Certificate: 15
Director: Mia Hansen-Løve
Studio: CG Cinéma, France 2 Cinéma, Blue Film Production, Yundal Films

Can you feel it? At last, the essence of house music is captured on celluloid.

As the camera pans to a column of irrepressibly cool Parisians shuffling home after a subterranean rave, Eden captures the bittersweet jaded end of a party that inevitably, sadly, had to end.

It’s one of a handful of beautiful, romanticised moments in a film about the French capital’s seminal house and garage movement through the early to mid 1990s; told through the eyes of one its protagonists – DJ Paul Vallée (Félix de Givry).
Paul’s trajectory is based on the life of actual French house and garage DJ Sven Hansen-Løve.
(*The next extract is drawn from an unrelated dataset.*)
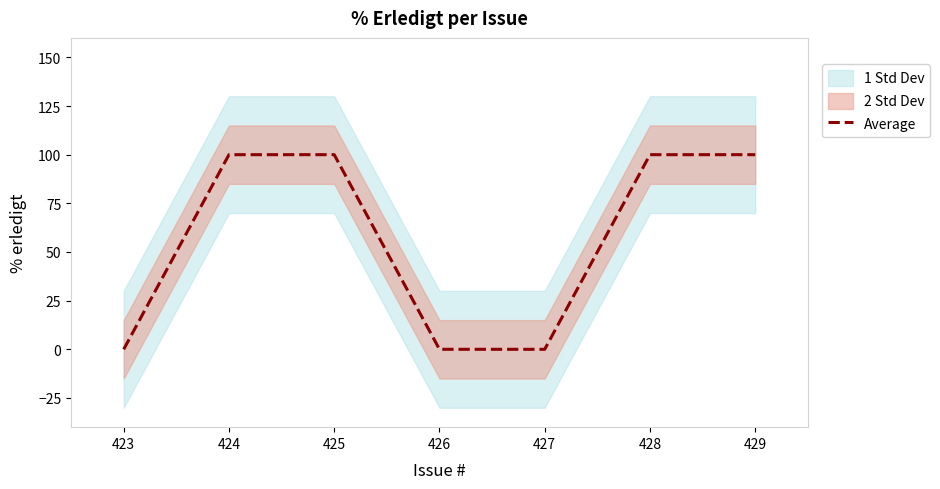

What is the sum of the values at 428 and 425?

200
An epicurean who lived the scene’s hedonistic highs and wretched lows, Sven was among a band of entrepreneurial DJs and producers, which included Daft Punk in their burgeoning years, who organised legendary raves and subsequent legitimate club nights across Paris.
This talented batch of bon viveurs were inspired by the ‘house’ music that emerged from Chicago’s Warehouse nightclub in the late 1980s, and the ‘garage’ tunes that had blasted out of legendary DJ Larry Levan’s decks at the Paradise Garage, New York, during the same period. In the early 1990s Sven, Daft Punk and others including Etienne de Crecy, began creating and appling their French touch to this style of music, creating a new sub-genre in the process.

The script was co-written by Sven and his sister Mia, the film’s director, who has applied her own deft, authentic approach.

There’s a great moment when a much younger, sheepish Daft Punk play their first hit, Da Funk, for the first time at a house party and the camera tracks back – the duo are now more elusive, enigmatic – stars are born. Another quintessentially Gallic scene portrays the youngsters debating the political and social merits of Showgirls.

But more crucially, through the DJ sets of Paul and his ‘camarades’, Mia Hansen-Løve manages an extremely rare feat. She takes dance music seriously, draws out its sensitivities and pitches perfectly its ability to create euphoric shared experiences – whether you’re sober or intoxicated. House music is and can be just as vital to this generation as punk was to the class of 1977.

For many, Eden will conjure feelings just like those unearthed by the recent rebirth of TFI Friday. The first four bars of Kings of Tomorrow’s Finally, Joey Smooth’s Promised Land and Daft Punk’s One More Time will spark urges among many 30-somethings to succumb to their inner demons, get royally twatted and party like its 1998.

But the script is by no means flawless. Much like a (house) party, seemingly important characters emerge and disappear with little or no explanation and the plot veers lightly without a constant narrative thrust.

It’s a languid story at times and will test those who aren't particular fans of the music featured throughout.

Which brings to the soundtrack. From the opening Balearic bars of Derrick May’s blissful remix of Sueno Latino, through to Terry Hunter’s Your Love, the tunes will give audience’s shivers, leave them misty eyed for their youth and may well attract new converts.

Through an adroit choice of songs, a clear understanding and unassuming style, Mia Hansen-Løve has captured the true essence of house music itself – fleeting moments of pure joy.